法華狼の日記

他名義は“ほっけ”等。主な話題は、アニメやネットや歴史認識の感想。ときどき著名人は敬称略。

「やる夫で学ぶ百人斬り裁判」の紹介と、証拠や資料の恣意的な評価について

2ちゃんねる外部の掲示板で投下されていた。本編は「>>1」から「>>511」まで。日本軍人が処刑された中国の軍事法廷ではなく、日本の名誉毀損裁判を要点にしている。
やる夫で学ぶ百人斬り裁判 - やる夫板II - したらば掲示板
南京軍事法廷は拙速だったかもしれないが、処刑された両少尉に全く問題がなかったわけではないこと。自称イザヤ・ベンダサン本多勝一の論争はベンダサンの明らかな勇み足であったこと。日本刀は極めて弱いという山本七平の批判は根拠が薄弱であったこと。稲田朋美弁護士が原告代理人をつとめた名誉毀損裁判では、さまざまな証拠が裏目に出たり反証されたりして、原告の完敗であったこと。しかし名誉毀損裁判を踏み台にして稲田が政治家へと転身したこと。

取り組む課題 =>
1. 百人斬り裁判に関する本文のうち、「やる夫で学ぶ百人斬り裁判 - やる夫板II」から「田が政治家へと転身したこと。」までを、両端の語句も含めてそのまま書き写しなさい。
2. 百人斬り裁判に関する本文を、最後の文に続けて書き継ぎなさい。
この一覧は、百人斬り裁判に関する本文とは関係がない。

提供された一覧 =>
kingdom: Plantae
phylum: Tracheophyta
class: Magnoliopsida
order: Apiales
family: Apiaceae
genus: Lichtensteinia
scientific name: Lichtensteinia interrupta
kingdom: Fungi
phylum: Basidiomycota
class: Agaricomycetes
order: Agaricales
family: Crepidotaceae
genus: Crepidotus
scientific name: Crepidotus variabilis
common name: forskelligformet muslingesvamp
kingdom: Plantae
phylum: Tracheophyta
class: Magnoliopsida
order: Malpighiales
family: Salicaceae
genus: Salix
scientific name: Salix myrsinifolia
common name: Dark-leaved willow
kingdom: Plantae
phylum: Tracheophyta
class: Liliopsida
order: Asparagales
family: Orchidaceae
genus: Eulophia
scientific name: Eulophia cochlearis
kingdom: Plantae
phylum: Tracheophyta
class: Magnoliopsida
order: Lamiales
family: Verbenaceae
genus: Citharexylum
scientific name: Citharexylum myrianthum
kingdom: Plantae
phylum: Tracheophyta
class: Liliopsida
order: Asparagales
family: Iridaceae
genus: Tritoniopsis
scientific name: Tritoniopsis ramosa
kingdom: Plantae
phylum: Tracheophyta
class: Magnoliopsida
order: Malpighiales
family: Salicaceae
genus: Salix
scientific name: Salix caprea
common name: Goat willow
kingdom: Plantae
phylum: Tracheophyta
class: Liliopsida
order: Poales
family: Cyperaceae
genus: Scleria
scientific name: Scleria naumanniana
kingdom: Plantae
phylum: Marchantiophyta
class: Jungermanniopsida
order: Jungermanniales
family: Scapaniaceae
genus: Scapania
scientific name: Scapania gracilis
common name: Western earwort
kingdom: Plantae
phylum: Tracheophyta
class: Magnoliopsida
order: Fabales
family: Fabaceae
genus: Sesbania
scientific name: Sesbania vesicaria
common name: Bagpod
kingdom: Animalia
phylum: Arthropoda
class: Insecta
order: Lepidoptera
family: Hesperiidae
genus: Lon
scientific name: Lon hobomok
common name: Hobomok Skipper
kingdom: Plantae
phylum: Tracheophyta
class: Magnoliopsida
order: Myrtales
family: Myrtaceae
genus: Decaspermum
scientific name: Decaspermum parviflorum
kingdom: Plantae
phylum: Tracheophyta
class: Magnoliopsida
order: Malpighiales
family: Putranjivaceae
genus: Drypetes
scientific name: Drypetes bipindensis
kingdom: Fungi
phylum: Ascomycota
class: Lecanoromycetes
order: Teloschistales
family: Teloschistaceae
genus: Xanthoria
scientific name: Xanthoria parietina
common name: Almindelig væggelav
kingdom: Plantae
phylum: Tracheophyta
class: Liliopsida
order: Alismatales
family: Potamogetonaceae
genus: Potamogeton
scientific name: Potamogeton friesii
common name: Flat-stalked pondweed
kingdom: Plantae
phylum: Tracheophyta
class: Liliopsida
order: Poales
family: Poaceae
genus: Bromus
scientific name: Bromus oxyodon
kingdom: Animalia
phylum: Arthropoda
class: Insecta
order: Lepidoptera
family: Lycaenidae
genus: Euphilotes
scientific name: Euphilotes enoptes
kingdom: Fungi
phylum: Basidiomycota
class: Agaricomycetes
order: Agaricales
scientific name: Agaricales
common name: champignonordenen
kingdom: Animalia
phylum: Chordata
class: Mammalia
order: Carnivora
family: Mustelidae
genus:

課題の解答 =>
1.
やる夫で学ぶ百人斬り裁判 - やる夫板II - したらば掲示板
南京軍事法廷は拙速だったかもしれないが、処刑された両少尉に全く問題がなかったわけではないこと。自称イザヤ・ベンダサン本多勝一の論争はベンダサンの明らかな勇み足であったこと。日本刀は極めて弱いという山本七平の批判は根拠が薄弱であったこと。稲田朋美弁護士が原告代理人をつとめた名誉毀損裁判では、さまざまな証拠が裏目に出たり反証されたりして、原告の完敗であったこと。しかし名誉毀損裁判を踏み台にして稲田が政治家へと転身したこと。

2.
ざっと見たところ、ざっくりと全体を追いながら、よくまとまっていると思う。百人斬り裁判は原告側に問題があったといわざるをえないので、素直に「やる夫」化すればこうならざるをえないのであるが。


ちなみに作者は書き終えた「>>512」で質問を募集していたが、そこで寄せられた数少ない質問への回答「>>621」で、以前に一部で話題となった「涼宮ハルヒで学ぶ南京大虐殺」の作者であることも明かしていた。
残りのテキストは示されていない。